### Excerpted passage

┏━━

Notice how we define a custom tf.keras.Model named Transformer on Line 11. The arguments needed to build the Transformer are mentioned on Lines 12-24.
From Lines 40-57, we define the Encoder and the Decoder. On Line 60, we initialize the final dense layer that computes the logits.
The call method of the model is defined on Line 62. The inputs are the source and target tokens. We first segregate the two on Line 64. On Line 68, we apply the encoder on the source tokens to get the encoder representation. Next, on Line 69, we apply the decoder on the target tokens and the encoder representations.
To compute the logits, we apply the final dense layer on the decoder output, as shown on Line 72. We then remove the attached keras mask on Lines 75-78. We then return the logits on Line 81.
Translator
However, there are a few more components that we need to build to train and test the entire architecture. The first is a translator module we will need at inference to perform neural machine translation.
We build the translator module inside the pyimagesearch directory and name it translate.py.
import numpy as np import tensorflow as tf from tensorflow.keras.layers import StringLookup
On Lines 1-3, we import the necessary packages.
class Translator(tf.Module):
    def __init__(
        self,
        sourceTextProcessor,
        targetTextProcessor,
        transformer,
        maxLength
    ):
        # initialize the source text processor
        self.sourceTextProcessor = sourceTextProcessor
        # initialize the target text processor and a string from
        # index string lookup layer for the target ids
        self.targetTextProcessor = targetTextProcessor
        self.targetStringFromIndex = StringLookup(
            vocabulary=targetTextProcessor.get_vocabulary(),
            mask_token="",
            invert=True
        )
        # initialize the pre-trained transformer model
        self.transformer = transformer
        self.maxLength = maxLength
The Transformer model, after being trained, needs an API to infer. We would need a custom translator that uses the trained transformer model and gives us results in human-readable strings.

┗━━

### Exercise directions
Return the part of the Transformer tutorial excerpt that begins at the words "The call method" and stops after "neural machine translation.". The entries have no connection to the Transformer tutorial excerpt.

### Input data
┏━━

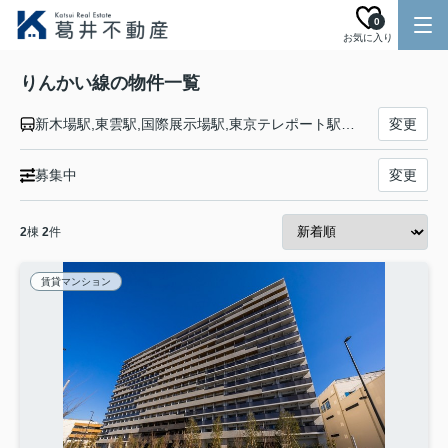
0
お気に入り
りんかい線の物件一覧
新木場駅,東雲駅,国際展示場駅,東京テレポート駅,天王洲アイル駅,品川シーサイド駅,大井町駅,大崎駅
変更
募集中
変更
2
棟
2
件
賃貸マンション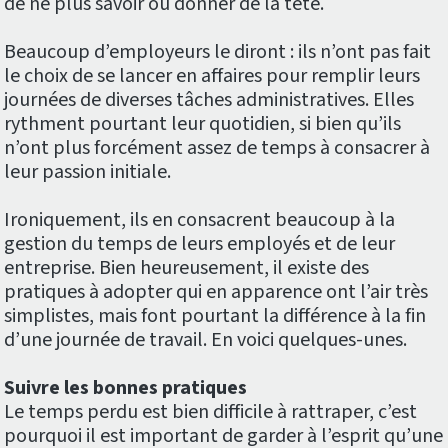
de ne plus savoir où donner de la tête.
Beaucoup d’employeurs le diront : ils n’ont pas fait
le choix de se lancer en affaires pour remplir leurs
journées de diverses tâches administratives. Elles
rythment pourtant leur quotidien, si bien qu’ils
n’ont plus forcément assez de temps à consacrer à
leur passion initiale.
Ironiquement, ils en consacrent beaucoup à la
gestion du temps de leurs employés et de leur
entreprise. Bien heureusement, il existe des
pratiques à adopter qui en apparence ont l’air très
simplistes, mais font pourtant la différence à la fin
d’une journée de travail. En voici quelques-unes.
Suivre les bonnes pratiques
Le temps perdu est bien difficile à rattraper, c’est
pourquoi il est important de garder à l’esprit qu’une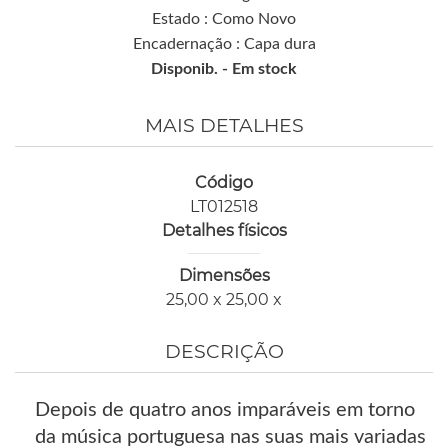
Estado : Como Novo
Encadernação : Capa dura
Disponib. -
Em stock
MAIS DETALHES
Código
LT012518
Detalhes físicos
Dimensões
25,00 x 25,00 x
DESCRIÇÃO
Depois de quatro anos imparáveis em torno
da música portuguesa nas suas mais variadas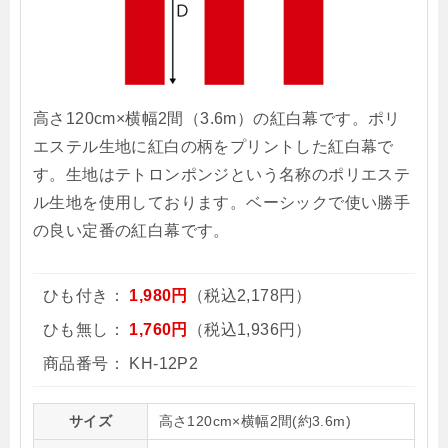
高さ120cm×横幅2間（3.6m）の紅白幕です。ポリ
エステル生地に紅白の柄をプリントした紅白幕で
す。生地はテトロンポンジという名称のポリエステ
ル生地を使用しております。ベーシックで使い勝手
の良い定番の紅白幕です。
ひも付き：
1,980円
（税込2,178円）
ひも無し：
1,760円
（税込1,936円）
商品番号：
KH-12P2
サイズ
高さ120cm×横幅2間(約3.6m)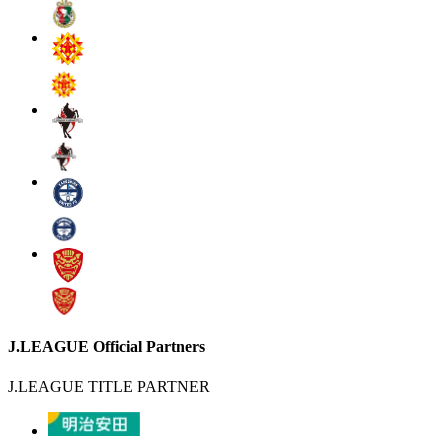
J.LEAGUE Official Partners
J.LEAGUE TITLE PARTNER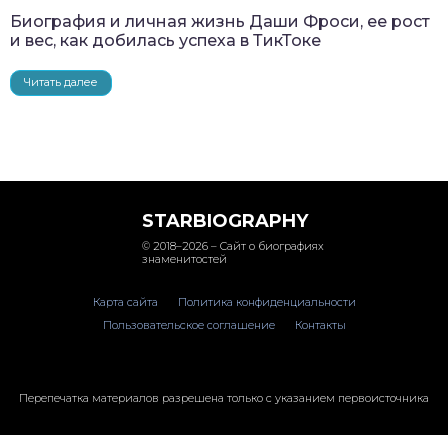
Биография и личная жизнь Даши Фроси, ее рост
и вес, как добилась успеха в ТикТоке
Читать далее
STARBIOGRAPHY
© 2018–2026 – Сайт о биографиях
знаменитостей
Карта сайта
Политика конфиденциальности
Пользовательское соглашение
Контакты
Перепечатка материалов разрешена только с указанием первоисточника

┗━━

### Result of this exercise
The call method of the model is defined on Line 62. The inputs are the source and target tokens. We first segregate the two on Line 64. On Line 68, we apply the encoder on the source tokens to get the encoder representation. Next, on Line 69, we apply the decoder on the target tokens and the encoder representations.
To compute the logits, we apply the final dense layer on the decoder output, as shown on Line 72. We then remove the attached keras mask on Lines 75-78. We then return the logits on Line 81.
Translator
However, there are a few more components that we need to build to train and test the entire architecture. The first is a translator module we will need at inference to perform neural machine translation.